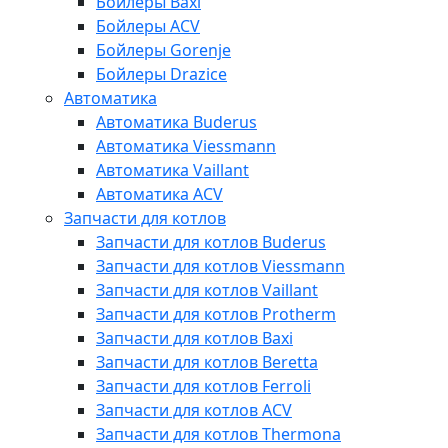
Бойлеры Baxi
Бойлеры ACV
Бойлеры Gorenje
Бойлеры Drazice
Автоматика
Автоматика Buderus
Автоматика Viessmann
Автоматика Vaillant
Автоматика ACV
Запчасти для котлов
Запчасти для котлов Buderus
Запчасти для котлов Viessmann
Запчасти для котлов Vaillant
Запчасти для котлов Protherm
Запчасти для котлов Baxi
Запчасти для котлов Beretta
Запчасти для котлов Ferroli
Запчасти для котлов ACV
Запчасти для котлов Thermona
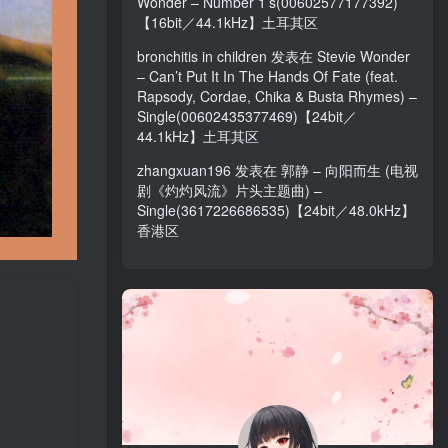
Wonder – Number 1’s(00602577177392)
【16bit／44.1kHz】土耳其区
bronchitis in children
发表在
Stevie Wonder
– Can’t Put It In The Hands Of Fate (feat.
Rapsody, Cordae, Chika & Busta Rhymes) –
Single(00602435377469)【24bit／
44.1kHz】土耳其区
zhangxuan196
发表在
郭静 – 向阳而生 (电视
剧《灼灼风流》片头主题曲) –
Single(3617226686535)【24bit／48.0kHz】
香港区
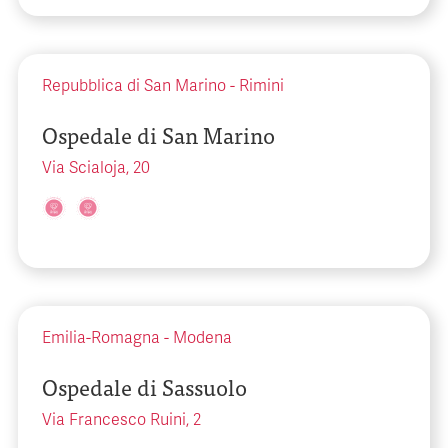
Repubblica di San Marino
-
Rimini
Ospedale di San Marino
Via Scialoja, 20
Emilia-Romagna
-
Modena
Ospedale di Sassuolo
Via Francesco Ruini, 2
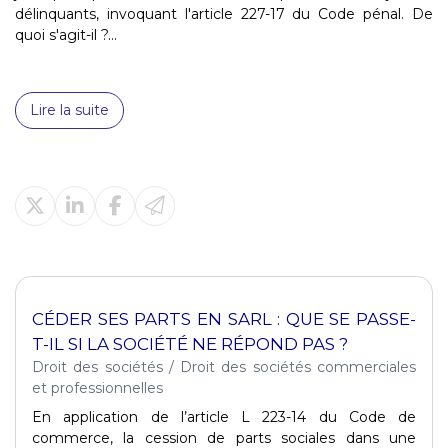
délinquants, invoquant l'article 227-17 du Code pénal. De
quoi s'agit-il ?...
Lire la suite
CÉDER SES PARTS EN SARL : QUE SE PASSE-
T-IL SI LA SOCIÉTÉ NE RÉPOND PAS ?
Droit des sociétés
/
Droit des sociétés commerciales
et professionnelles
En application de l’article L 223-14 du Code de
commerce, la cession de parts sociales dans une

***

● **TASK REQUIREMENTS**
Begin at the top of the records above and retype each line exactly until the line containing "Запчасти для котлов Beretta", which is included. Skip all pictures.

● **TASK RESULT**
Бойлеры Baxi
Бойлеры ACV
Бойлеры Gorenje
Бойлеры Drazice
Автоматика
Автоматика Buderus
Автоматика Viessmann
Автоматика Vaillant
Автоматика ACV
Запчасти для котлов
Запчасти для котлов Buderus
Запчасти для котлов Viessmann
Запчасти для котлов Vaillant
Запчасти для котлов Protherm
Запчасти для котлов Baxi
Запчасти для котлов Beretta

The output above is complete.